= C. M. Sundaram =

Indian politician

C. M. Sundaram (1919–2008) was minister for local administration in the Congress-led United Democratic Front (UDF) government in Kerala from 1982 to 1987.

== Career==
Sundaram began his political career by organising hutment-dwellers of Bombay in the 1950s and by launching the Greater Bombay Tenants Union. He later joined the socialist movement and worked with socialist leaders like Jayaprakash Narayan, Ashok Mehta and Madhu Dandavate. When the huts in the city were burnt down as part of a "Clean Bombay" operation when Morarji Desai was Chief Minister, Sundaram organised the hutment-dwellers and forcefully occupied the Bombay municipal office. The government was forced to provide alternative land and houses to them near to Chembur.

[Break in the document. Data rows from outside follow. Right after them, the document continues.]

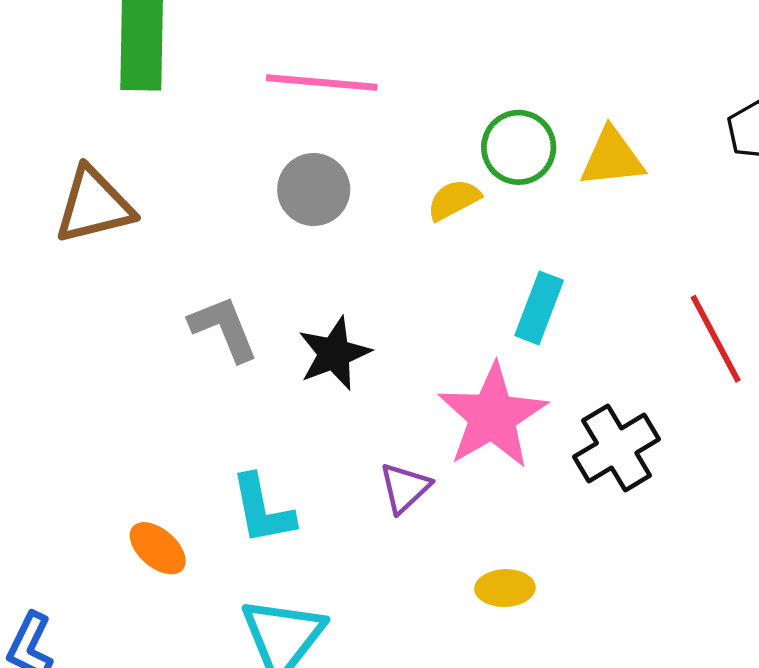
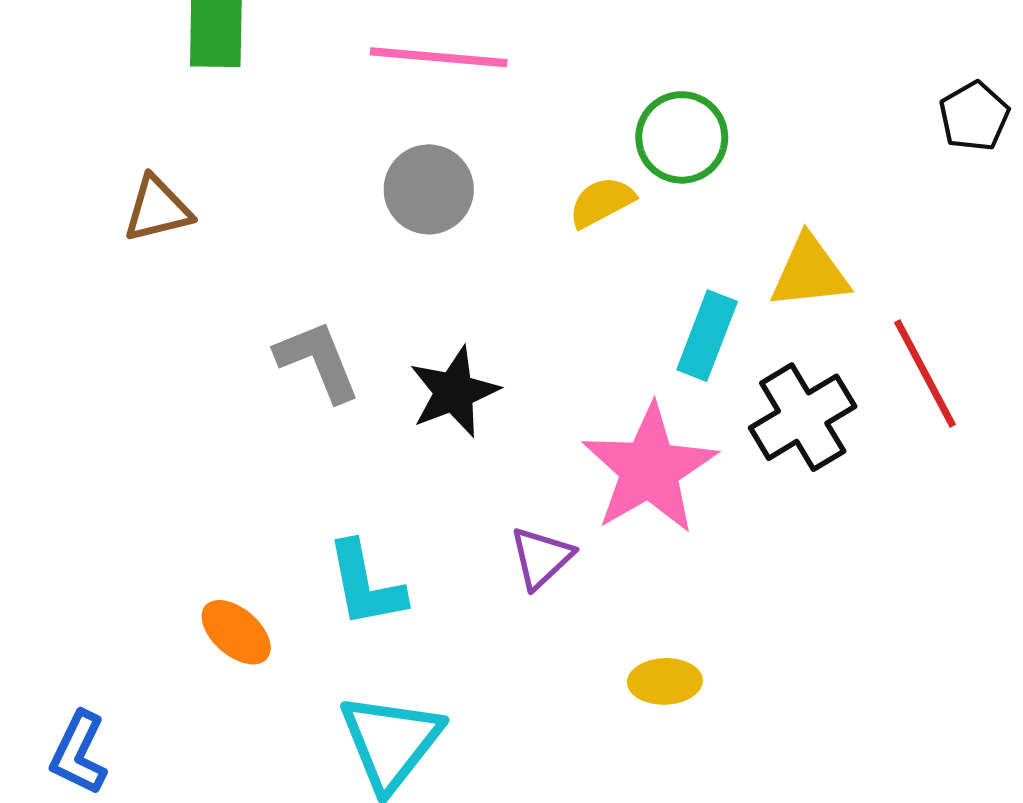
yellow triangle: (612, 158) -> (810, 272), moved
brown triangle: (94, 205) -> (157, 209), size x0.7
black cross: (617, 448) -> (803, 417), moved

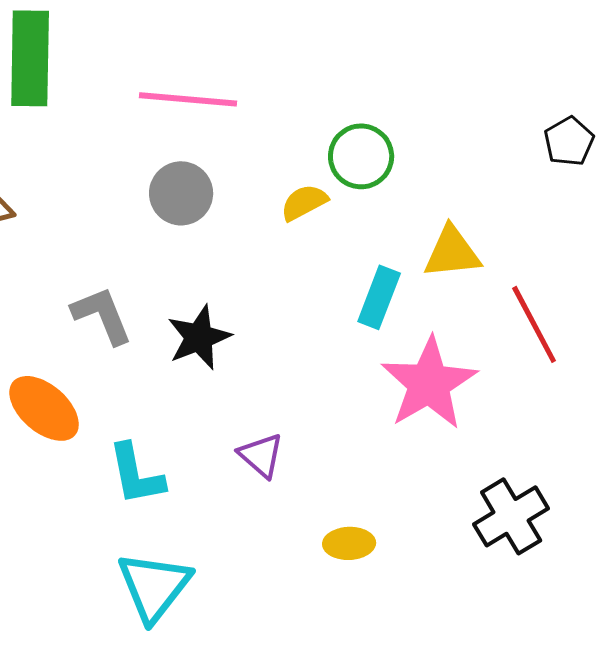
black cross: (803, 417) -> (511, 516), moved
pink star: (649, 469) -> (429, 383), moved
purple triangle: (541, 558) -> (261, 455), turned -36
orange ellipse: (236, 632) -> (44, 408), moved, size x1.4

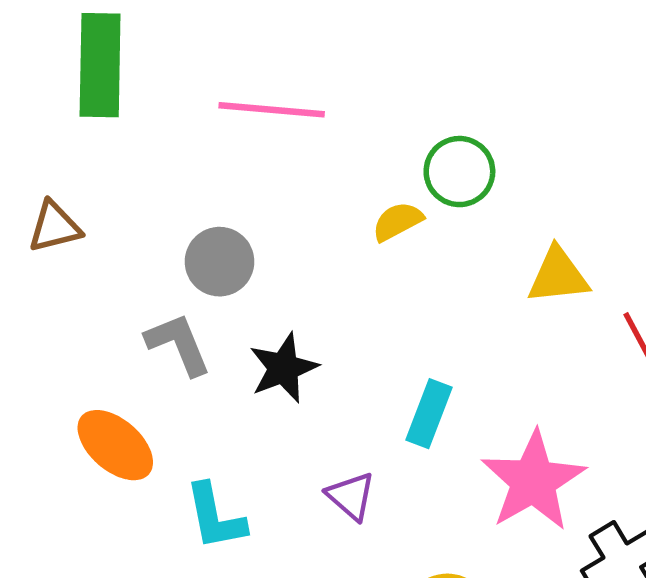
gray circle: (181, 193) -> (220, 262), moved
cyan rectangle: (379, 297) -> (429, 414), moved
pink star: (429, 383) -> (533, 481), moved

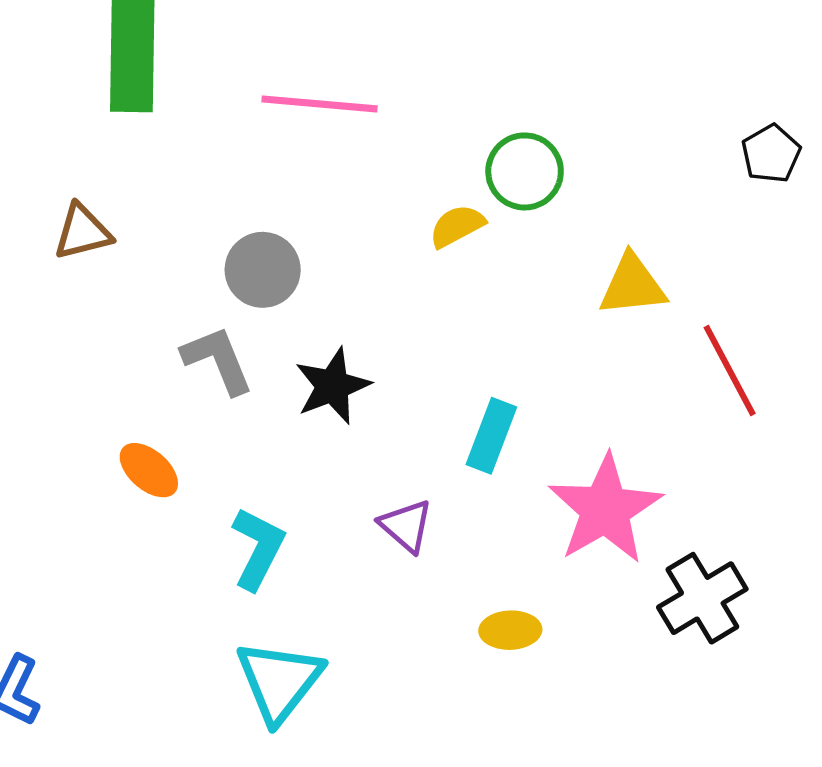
orange ellipse: (115, 445) -> (149, 470), size x0.7
cyan L-shape: (215, 517) -> (258, 548), turned -142

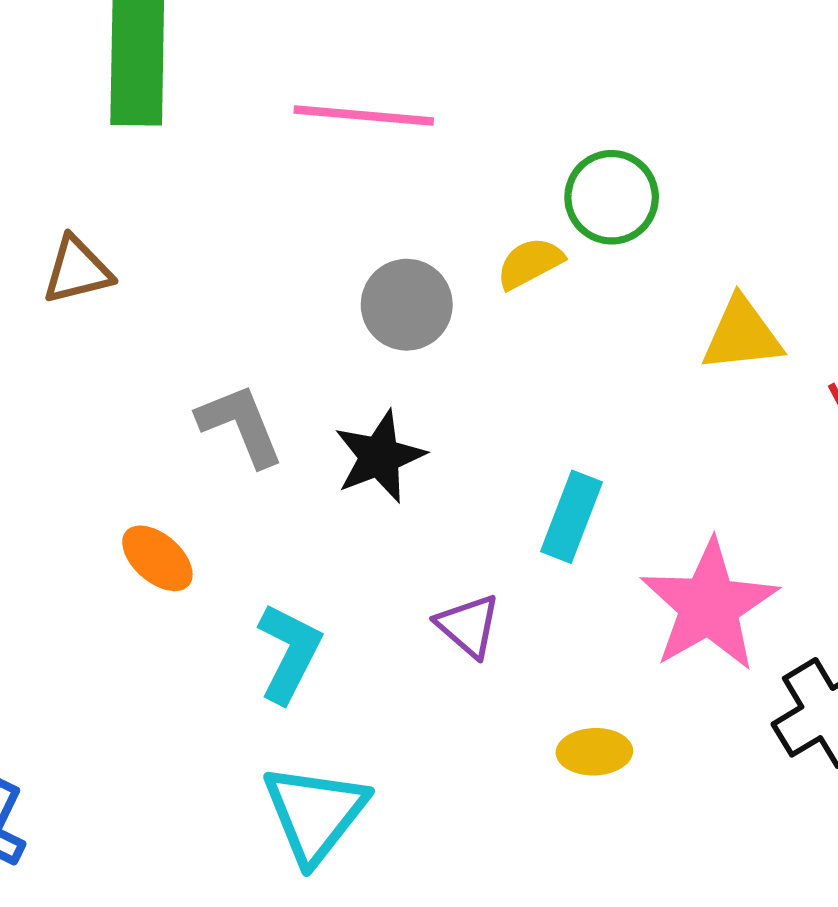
gray circle: (263, 270) -> (407, 305), moved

In 1955 he returned to his ancestral Kalpathy Agraharam and started organising tribal people and hutment-dwellers there. He fought against the eviction of tribals from Malampuzha when a dam was to be constructed. The government had to resettle them.

He first entered the Legislative Assembly of Kerala in 1977 representing the Praja Socialist Party from Palakkad constituency. In total, he was elected from Palakkad to the Assembly on five occasions. He joined the Indian National Congress party in 1990.